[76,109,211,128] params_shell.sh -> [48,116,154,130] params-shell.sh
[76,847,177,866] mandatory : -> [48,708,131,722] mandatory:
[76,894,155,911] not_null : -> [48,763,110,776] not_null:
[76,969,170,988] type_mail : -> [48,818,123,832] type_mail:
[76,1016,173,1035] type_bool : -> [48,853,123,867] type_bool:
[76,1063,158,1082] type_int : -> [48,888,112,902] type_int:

==================================================

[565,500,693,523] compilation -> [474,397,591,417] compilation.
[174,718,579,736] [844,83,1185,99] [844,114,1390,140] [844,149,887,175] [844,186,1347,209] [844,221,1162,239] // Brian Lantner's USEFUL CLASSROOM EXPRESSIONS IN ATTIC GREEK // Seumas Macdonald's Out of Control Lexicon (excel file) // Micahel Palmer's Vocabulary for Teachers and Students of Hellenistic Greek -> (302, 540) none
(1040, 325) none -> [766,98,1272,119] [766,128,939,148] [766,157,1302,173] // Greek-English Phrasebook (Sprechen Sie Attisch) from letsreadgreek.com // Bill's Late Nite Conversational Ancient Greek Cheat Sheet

==================================================

• About this exercise: Restate word for word the entries above, starting at the line with "[76,109,211,128] params_shell.sh ->" and ending at the line with "[76,1063,158,1082] type_int : ->", inclusive, and no others.

• Finished task:
[76,109,211,128] params_shell.sh -> [48,116,154,130] params-shell.sh
[76,847,177,866] mandatory : -> [48,708,131,722] mandatory:
[76,894,155,911] not_null : -> [48,763,110,776] not_null:
[76,969,170,988] type_mail : -> [48,818,123,832] type_mail:
[76,1016,173,1035] type_bool : -> [48,853,123,867] type_bool:
[76,1063,158,1082] type_int : -> [48,888,112,902] type_int:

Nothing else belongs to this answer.